Unless a player has significant shortcomings in the athleticism department, simply giving a substantial amount of effort is the key to acceptable defense. For her part, Pulliam clearly checks that box.

Rebounding is a part of defense, and even after letting Rutgers’ Zipporah Broughton get behind her for good position, Pulliam does not quit on the play and flies in for the crucial board, displaying her natural ball-hawking instincts as she does so.

Once basketball players cross a certain offensive echelon, the tendency is for them to dog it on that end of the floor in an effort to conserve energy. Not Pulliam. Just from being in the crowd, it’s easy to notice her constantly communicating switches and bumping down to the proper rotation.

That’s great defense from Pulliam even if she hardly moves on the possession. With the ball on the weak-side, she properly slides in front of the post. Said movement is followed by two Rutgers players crossing to the wing and the corner on her side of the court, which Pulliam handles beautifully by stepping in front of the initial option, then sliding Burton over to her defender because she knows that there is about to be an open player behind her.

It’s subtle, but that whole possession is blown up by Pulliam’s court awareness and alert communication.

Burton and Wood’s quickness is often cited when showing their defensive capability, but not enough is made of Pulliam’s physical strength. Most guards stay clear of the paint for fear of getting bullied in the post by bigs, but Pulliam is able to handle herself in the lower wing of the Blizzard and can bother offensive players into misses without any help defense or traps from her teammates despite standing just 5’10”.

It’s hard to blame Tyia Singleton for thinking this would work.

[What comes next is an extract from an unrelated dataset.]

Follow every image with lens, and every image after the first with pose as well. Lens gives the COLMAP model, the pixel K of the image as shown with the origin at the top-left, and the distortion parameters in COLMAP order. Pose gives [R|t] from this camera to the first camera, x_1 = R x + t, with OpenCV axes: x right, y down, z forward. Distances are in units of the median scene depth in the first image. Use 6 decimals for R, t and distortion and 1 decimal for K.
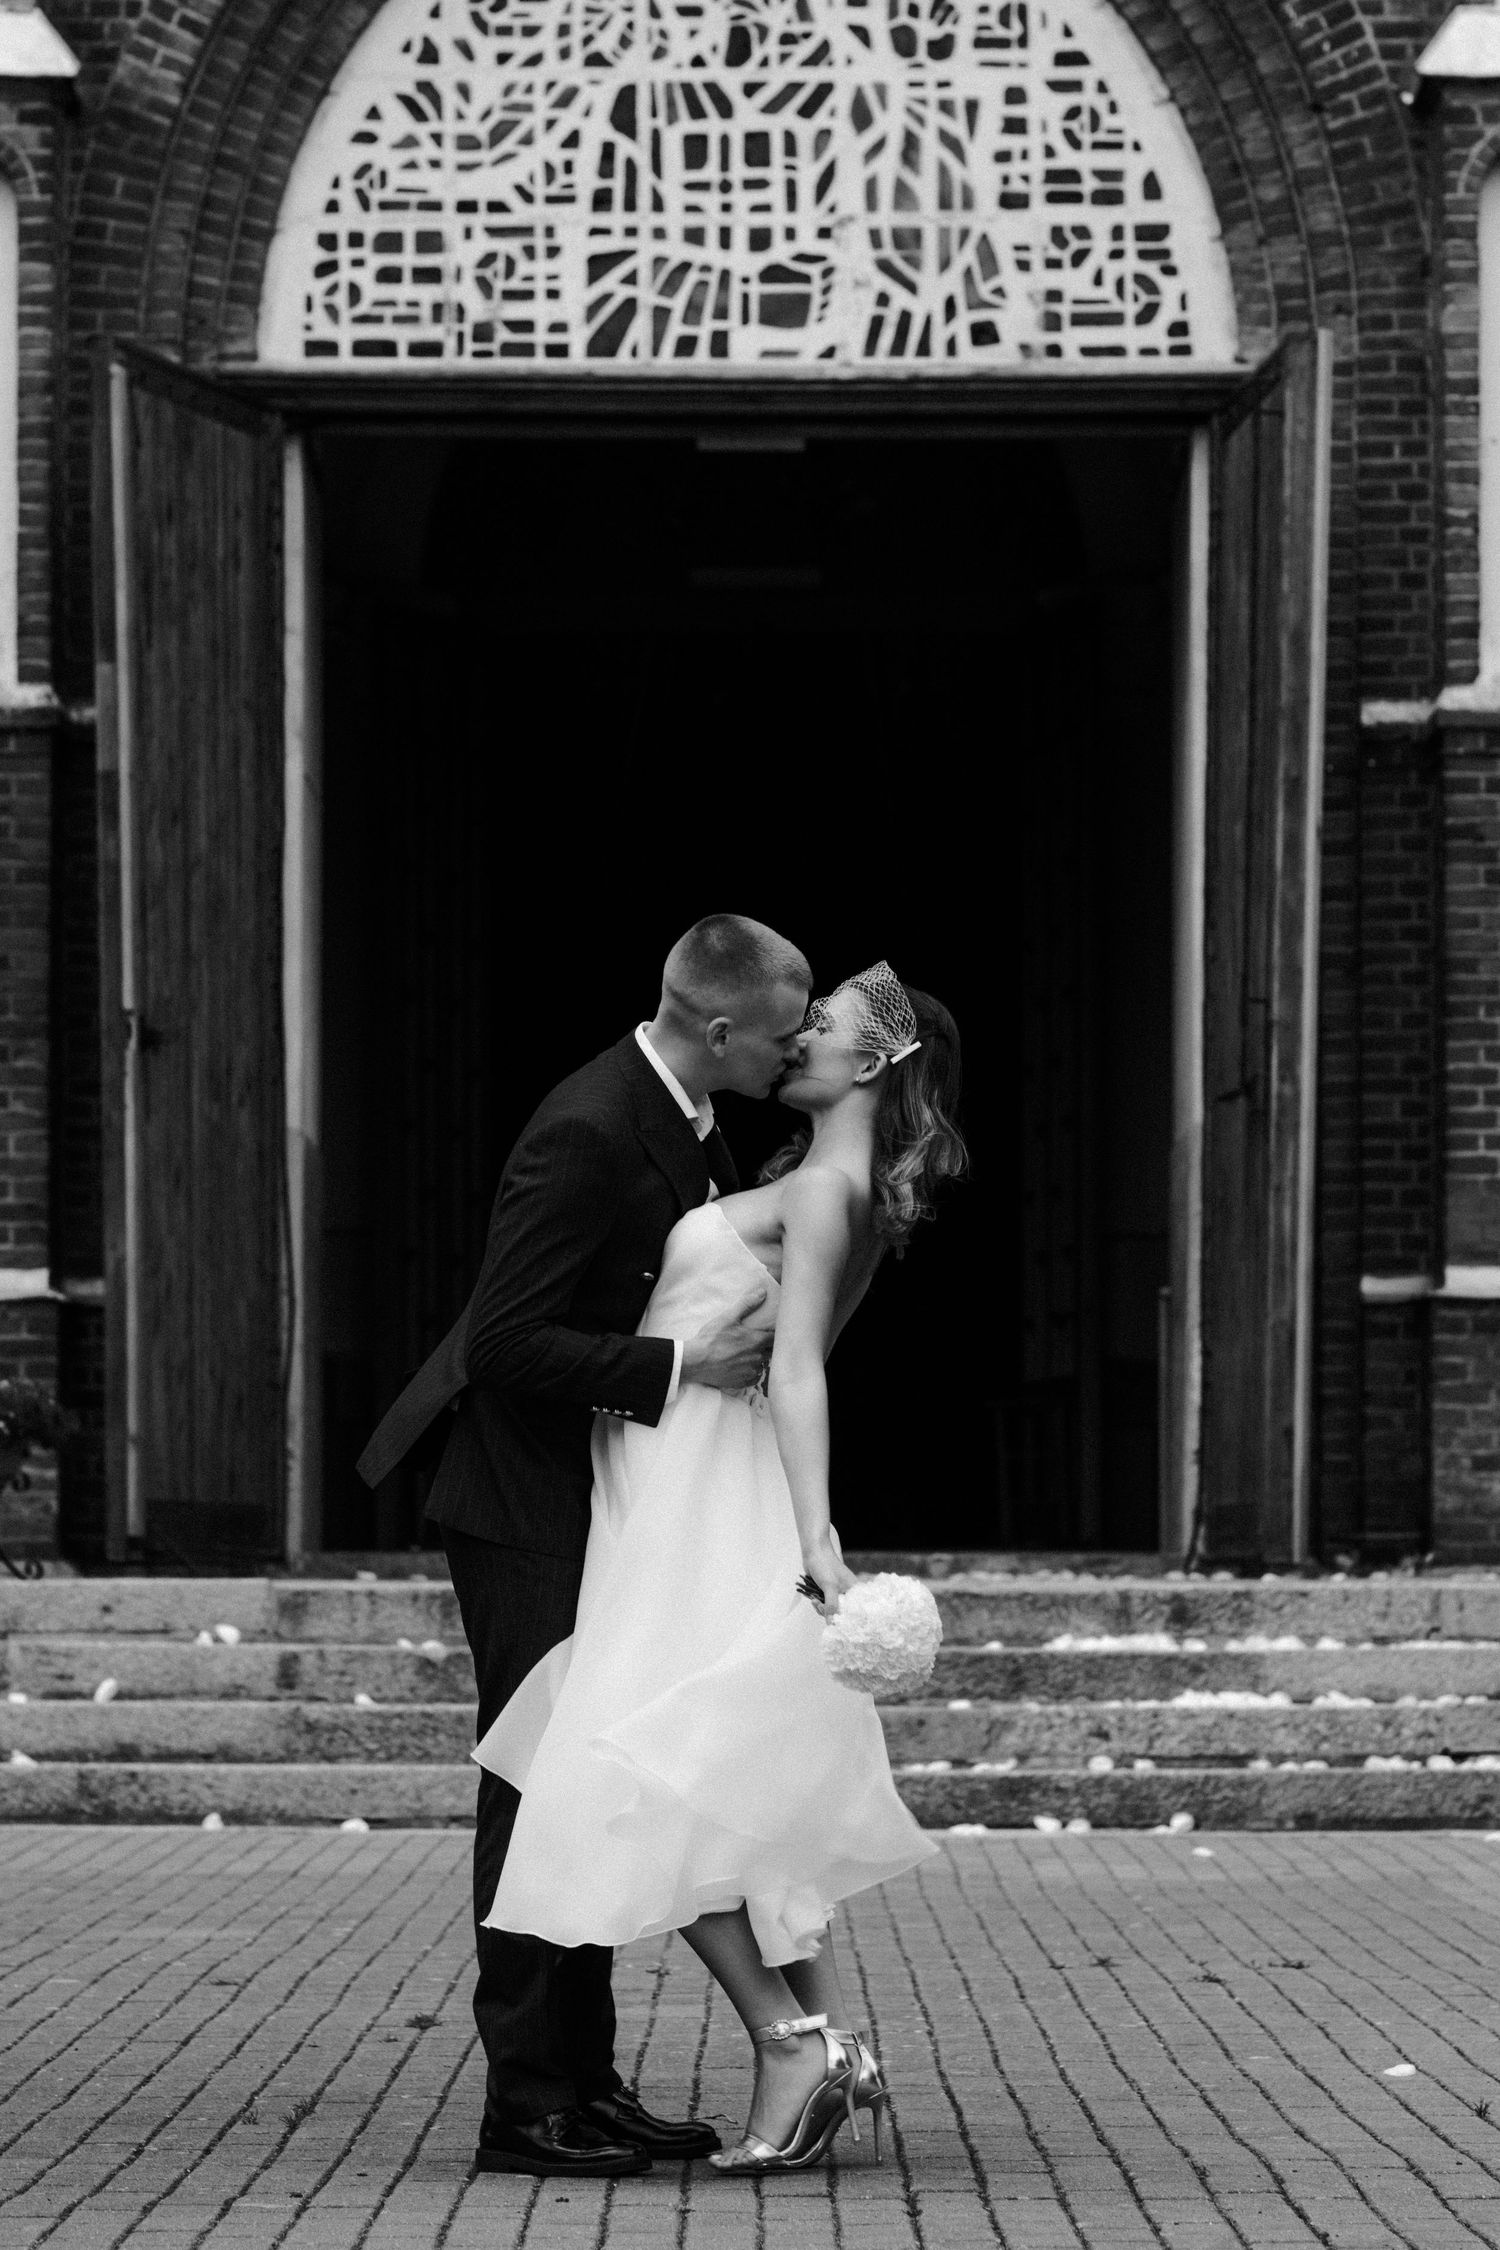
lens RADIAL K [[5491.0, 0, 750.4], [0, 5491.0, 1127.1], [0, 0, 1]] dist [-0.024195, 0.000000]
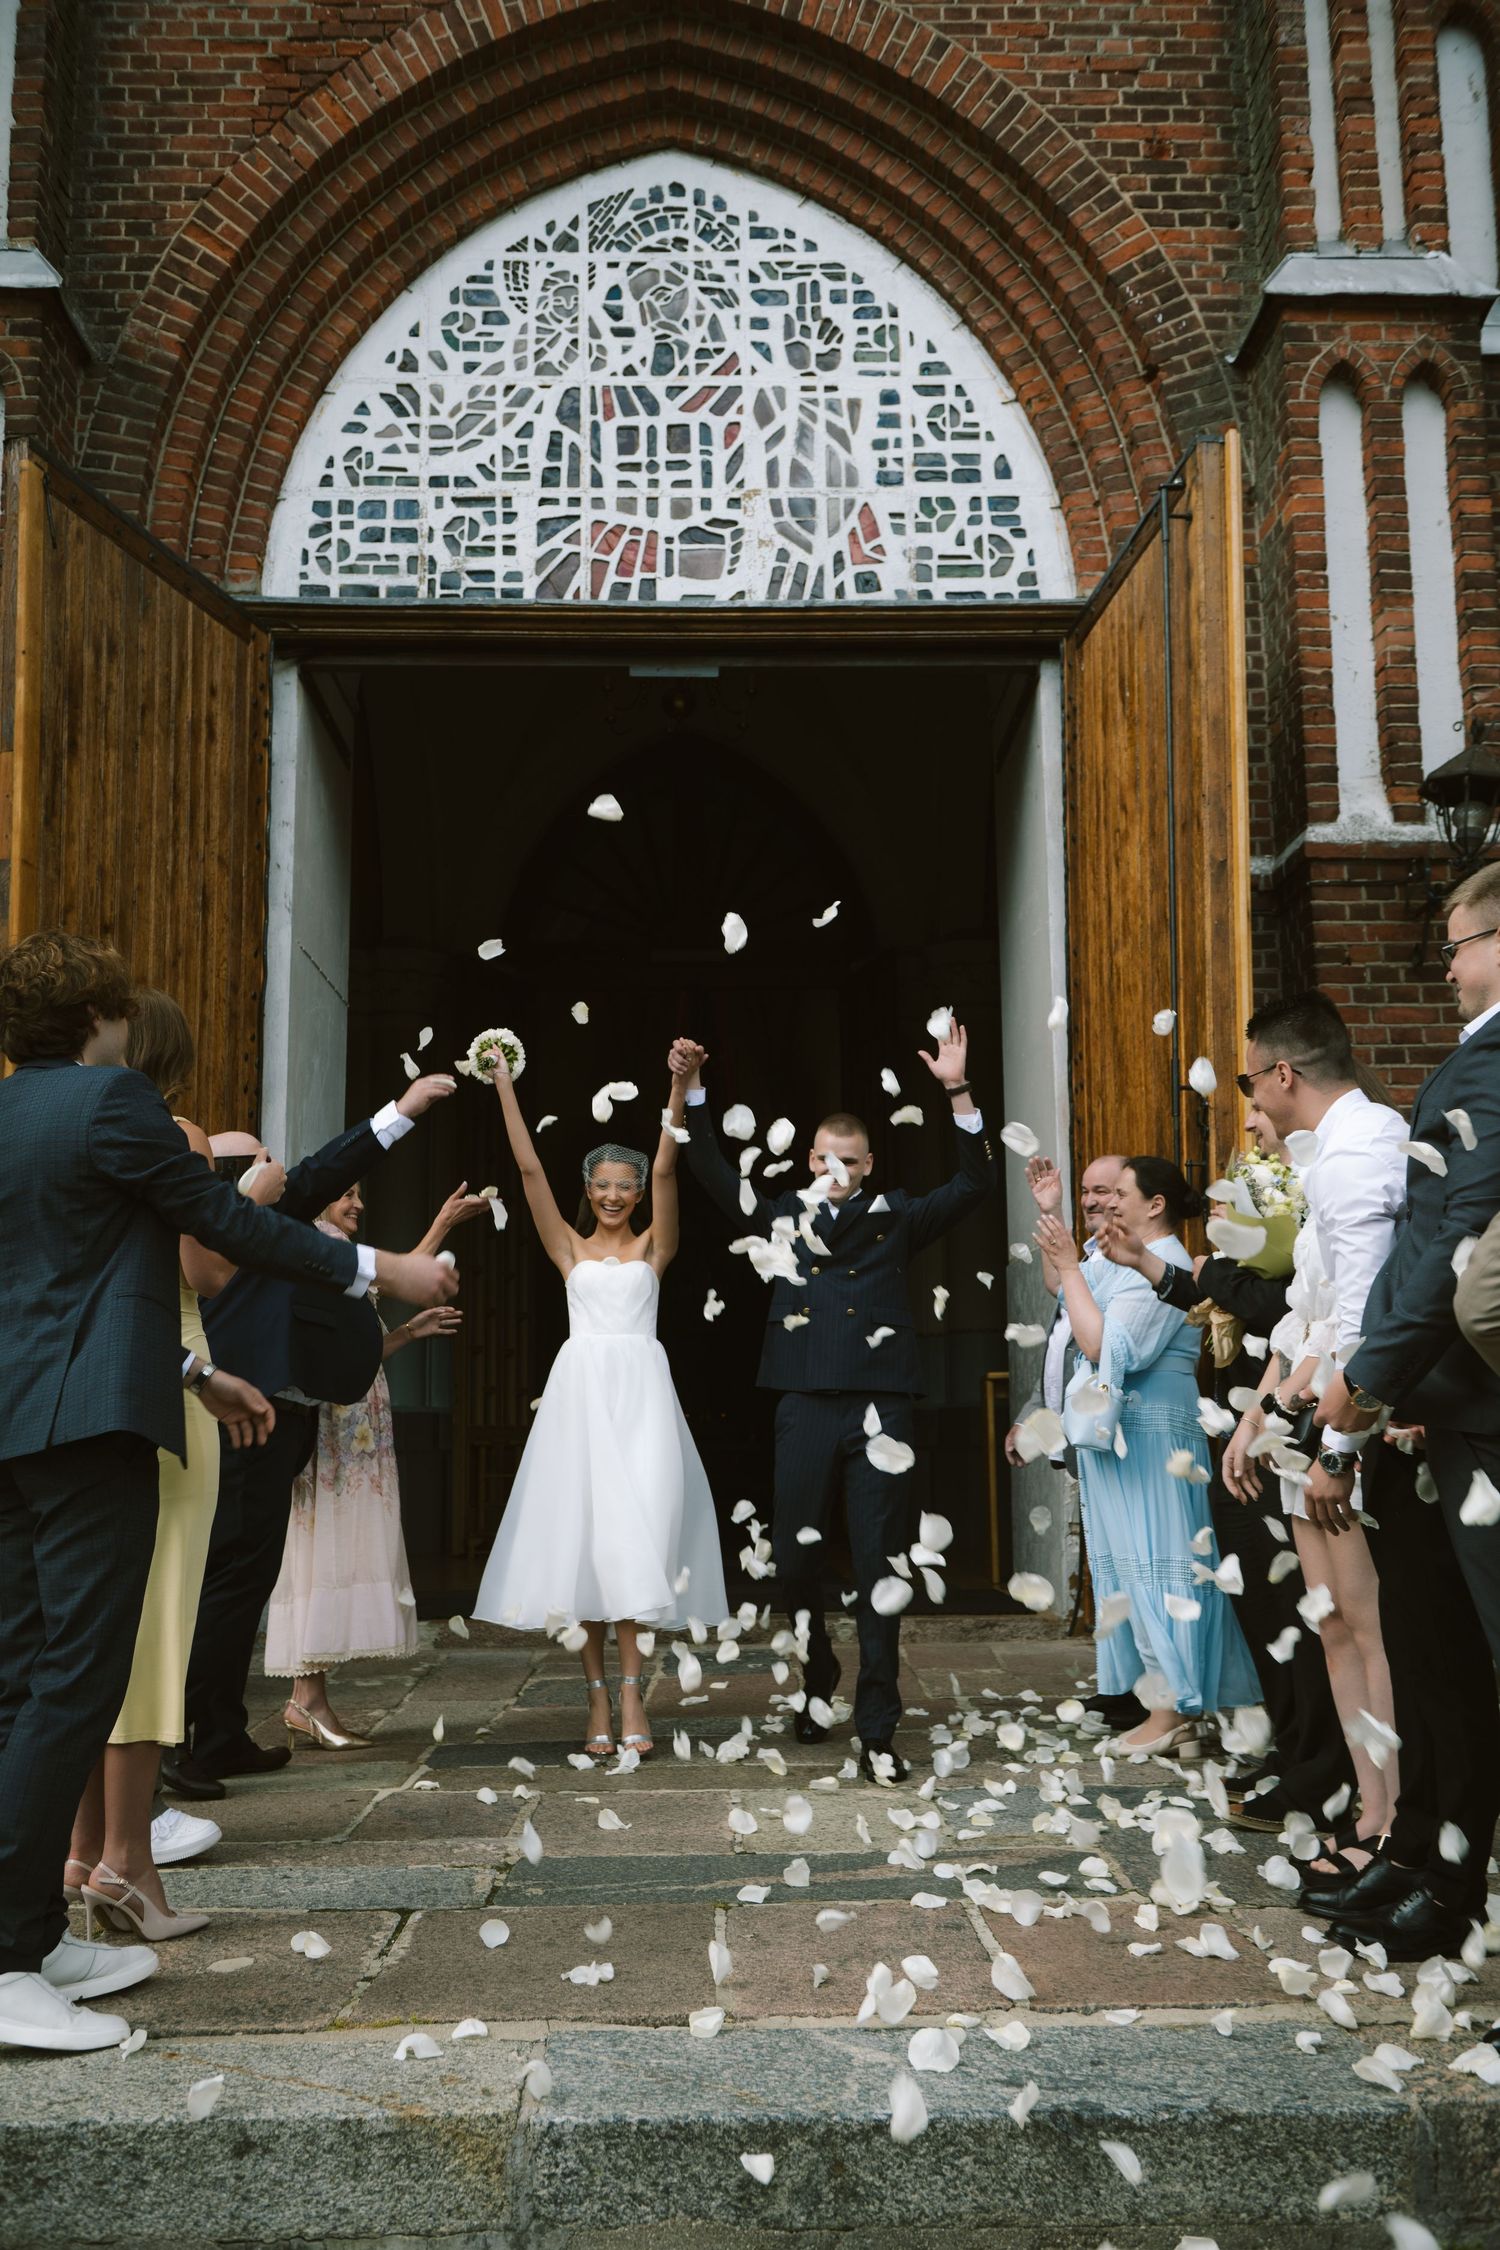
lens RADIAL K [[2017.8, 0, 742.3], [0, 2017.8, 1118.3], [0, 0, 1]] dist [0.045927, -0.000285]
pose [[0.999713, -0.004387, 0.023544, 0.004127], [0.006420, 0.996188, -0.086990, 0.011460], [-0.023073, 0.087116, 0.995931, 0.566348]]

She has a clear height advantage and sees the opening for a duck-in, assuming that she need only to turn over her left shoulder, resulting in either free throws or an uncontested lay-in.

But Pulliam dissuades all of that. She first does a good job to make sure Singleton can’t secure too deep of position in the paint, then, when contacted with the turn in Singleton’s post-move, she barely moves at all, successfully holding her ground while keeping her hands up to avoid the foul.

These are little things, but they all matter in the scope of what makes Pulliam’s defense so valuable.

She doesn’t make savant-level reads or completely lock down the other team’s most dangerous threats, but, watching her play, it’s clear that she has the constant inner drive to grind on defense that coaches long for in their players, despite averaging over 33 minutes per game.

What other star scorer perfectly boxes out a taller player and expends as much energy as possible to track down a loose rebound while up 17 in the fourth quarter?

The easy thing is to just let the defense have that one, to not risk your body in any way after you’ve already secured the victory. But Pulliam wasn’t satisfied with that. She wanted the ball, just like you can tell that she wanted to play tough defense when her voice rang through the quiet Welsh-Ryan Arena possession after possession.

A lot of players with her iso and pull-up heavy style get stereotyped as selfish stat-seekers that prefer their own accomplishment over the team’s. Pulliam is clearly not built like that. Instead, she’s a winner on both ends of the floor, who will do whatever it takes to help the team.

No wonder Northwestern is 23-3 and on the verge of doing something only the 1989-90 team has ever done before in the history of Wildcat basketball: earning a Big Ten Championship.